MN statutes for electronic transactions
Minnesota Law Requires Electronic Exchange of Eligibility, Claims, and Remittance Advice Transactions
MN statute section 62J.536 requires all Minnesota health care providers and Minnesota licensed group purchasers to exchange eligibility inquiries and response, claims, and remittance advices electronically using a standard format.
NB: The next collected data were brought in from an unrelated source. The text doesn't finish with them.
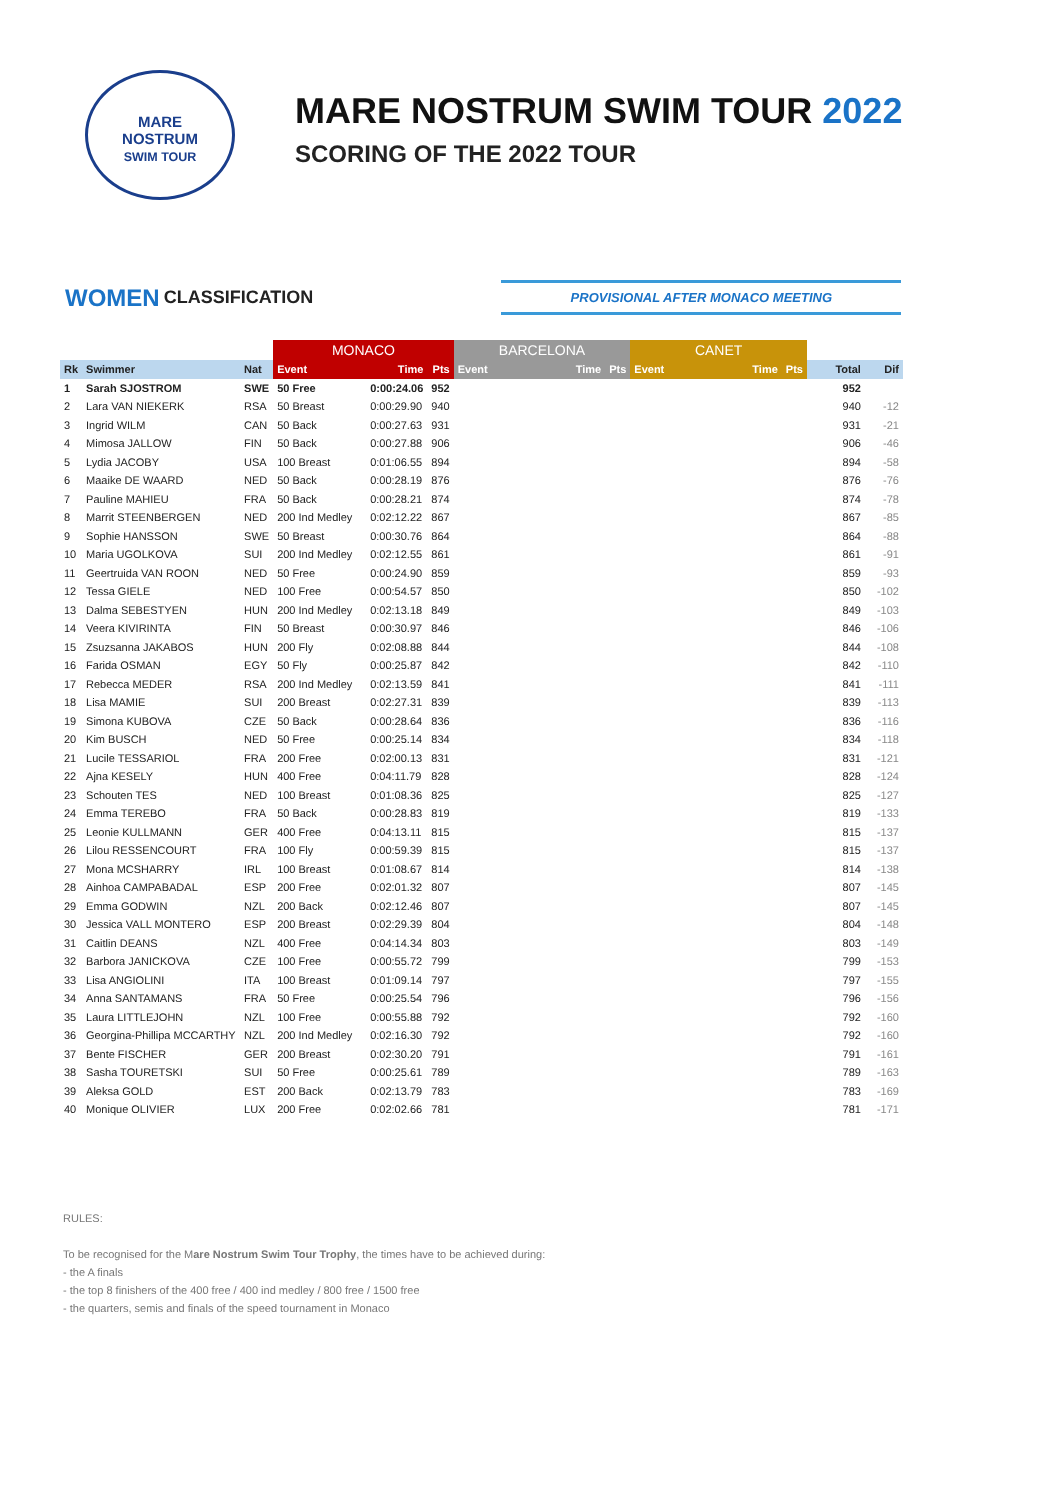MARE
NOSTRUM
SWIM TOUR
MARE NOSTRUM SWIM TOUR 2022
SCORING OF THE 2022 TOUR
WOMEN CLASSIFICATION
PROVISIONAL AFTER MONACO MEETING
| | | | MONACO | | | BARCELONA | | | CANET | | | | |
| --- | --- | --- | --- | --- | --- | --- | --- | --- | --- | --- | --- | --- | --- |
| Rk | Swimmer | Nat | Event | Time | Pts | Event | Time | Pts | Event | Time | Pts | Total | Dif |
| 1 | Sarah SJOSTROM | SWE | 50 Free | 0:00:24.06 | 952 | | | | | | | 952 | |
| 2 | Lara VAN NIEKERK | RSA | 50 Breast | 0:00:29.90 | 940 | | | | | | | 940 | -12 |
| 3 | Ingrid WILM | CAN | 50 Back | 0:00:27.63 | 931 | | | | | | | 931 | -21 |
| 4 | Mimosa JALLOW | FIN | 50 Back | 0:00:27.88 | 906 | | | | | | | 906 | -46 |
| 5 | Lydia JACOBY | USA | 100 Breast | 0:01:06.55 | 894 | | | | | | | 894 | -58 |
| 6 | Maaike DE WAARD | NED | 50 Back | 0:00:28.19 | 876 | | | | | | | 876 | -76 |
| 7 | Pauline MAHIEU | FRA | 50 Back | 0:00:28.21 | 874 | | | | | | | 874 | -78 |
| 8 | Marrit STEENBERGEN | NED | 200 Ind Medley | 0:02:12.22 | 867 | | | | | | | 867 | -85 |
| 9 | Sophie HANSSON | SWE | 50 Breast | 0:00:30.76 | 864 | | | | | | | 864 | -88 |
| 10 | Maria UGOLKOVA | SUI | 200 Ind Medley | 0:02:12.55 | 861 | | | | | | | 861 | -91 |
| 11 | Geertruida VAN ROON | NED | 50 Free | 0:00:24.90 | 859 | | | | | | | 859 | -93 |
| 12 | Tessa GIELE | NED | 100 Free | 0:00:54.57 | 850 | | | | | | | 850 | -102 |
| 13 | Dalma SEBESTYEN | HUN | 200 Ind Medley | 0:02:13.18 | 849 | | | | | | | 849 | -103 |
| 14 | Veera KIVIRINTA | FIN | 50 Breast | 0:00:30.97 | 846 | | | | | | | 846 | -106 |
| 15 | Zsuzsanna JAKABOS | HUN | 200 Fly | 0:02:08.88 | 844 | | | | | | | 844 | -108 |
| 16 | Farida OSMAN | EGY | 50 Fly | 0:00:25.87 | 842 | | | | | | | 842 | -110 |
| 17 | Rebecca MEDER | RSA | 200 Ind Medley | 0:02:13.59 | 841 | | | | | | | 841 | -111 |
| 18 | Lisa MAMIE | SUI | 200 Breast | 0:02:27.31 | 839 | | | | | | | 839 | -113 |
| 19 | Simona KUBOVA | CZE | 50 Back | 0:00:28.64 | 836 | | | | | | | 836 | -116 |
| 20 | Kim BUSCH | NED | 50 Free | 0:00:25.14 | 834 | | | | | | | 834 | -118 |
| 21 | Lucile TESSARIOL | FRA | 200 Free | 0:02:00.13 | 831 | | | | | | | 831 | -121 |
| 22 | Ajna KESELY | HUN | 400 Free | 0:04:11.79 | 828 | | | | | | | 828 | -124 |
| 23 | Schouten TES | NED | 100 Breast | 0:01:08.36 | 825 | | | | | | | 825 | -127 |
| 24 | Emma TEREBO | FRA | 50 Back | 0:00:28.83 | 819 | | | | | | | 819 | -133 |
| 25 | Leonie KULLMANN | GER | 400 Free | 0:04:13.11 | 815 | | | | | | | 815 | -137 |
| 26 | Lilou RESSENCOURT | FRA | 100 Fly | 0:00:59.39 | 815 | | | | | | | 815 | -137 |
| 27 | Mona MCSHARRY | IRL | 100 Breast | 0:01:08.67 | 814 | | | | | | | 814 | -138 |
| 28 | Ainhoa CAMPABADAL | ESP | 200 Free | 0:02:01.32 | 807 | | | | | | | 807 | -145 |
| 29 | Emma GODWIN | NZL | 200 Back | 0:02:12.46 | 807 | | | | | | | 807 | -145 |
| 30 | Jessica VALL MONTERO | ESP | 200 Breast | 0:02:29.39 | 804 | | | | | | | 804 | -148 |
| 31 | Caitlin DEANS | NZL | 400 Free | 0:04:14.34 | 803 | | | | | | | 803 | -149 |
| 32 | Barbora JANICKOVA | CZE | 100 Free | 0:00:55.72 | 799 | | | | | | | 799 | -153 |
| 33 | Lisa ANGIOLINI | ITA | 100 Breast | 0:01:09.14 | 797 | | | | | | | 797 | -155 |
| 34 | Anna SANTAMANS | FRA | 50 Free | 0:00:25.54 | 796 | | | | | | | 796 | -156 |
| 35 | Laura LITTLEJOHN | NZL | 100 Free | 0:00:55.88 | 792 | | | | | | | 792 | -160 |
| 36 | Georgina-Phillipa MCCARTHY | NZL | 200 Ind Medley | 0:02:16.30 | 792 | | | | | | | 792 | -160 |
| 37 | Bente FISCHER | GER | 200 Breast | 0:02:30.20 | 791 | | | | | | | 791 | -161 |
| 38 | Sasha TOURETSKI | SUI | 50 Free | 0:00:25.61 | 789 | | | | | | | 789 | -163 |
| 39 | Aleksa GOLD | EST | 200 Back | 0:02:13.79 | 783 | | | | | | | 783 | -169 |
| 40 | Monique OLIVIER | LUX | 200 Free | 0:02:02.66 | 781 | | | | | | | 781 | -171 |
RULES:
To be recognised for the Mare Nostrum Swim Tour Trophy, the times have to be achieved during:
- the A finals
- the top 8 finishers of the 400 free / 400 ind medley / 800 free / 1500 free
- the quarters, semis and finals of the speed tournament in Monaco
This effort reduces costs, simplifies and speeds up health care transactions while giving providers and health plans one set of standards.
Review answers to Minnesota Mandate Questions.
HealthPartners no longer accepts paper claim submissions from Minnesota providers.
Options for providers who are not currently electronic
HealthPartners offers several options for exchanging mandated transactions:
HealthPartners has contractual relationships with several clearinghouses that offer Electronic Data Interchange (EDI) capabilities and internet Direct Data Entry (DDE) solutions.
- Claims Submissions
- Electronic Remittance Advice
- Eligibility Inquiry and Response
- HealthPartners Web Tools
To help determine which clearinghouse best meets your business needs; please contact them directly by utilizing the contact information provided on our web site.
MN Companion guides and additional information for mandated transactions
For additional resources regarding these mandates visit:
- The Administrative Simplification Act (ASA) at https://www.cms.gov/
- The Administrative Uniformity Committee (AUC) at health.state.mn.us/auc
For information on upcoming MN mandates visit the Minnesota Department of Health Website.
Administrative Uniformity Committee (AUC)
HealthPartners participates in the AUC, a broad-based group representing Minnesota health care public and private payers, hospitals, health care providers and state agencies.
The mission of the AUC is to develop agreement among Minnesota payers and providers on standardized administrative processes when implementation of the processes will reduce administrative costs.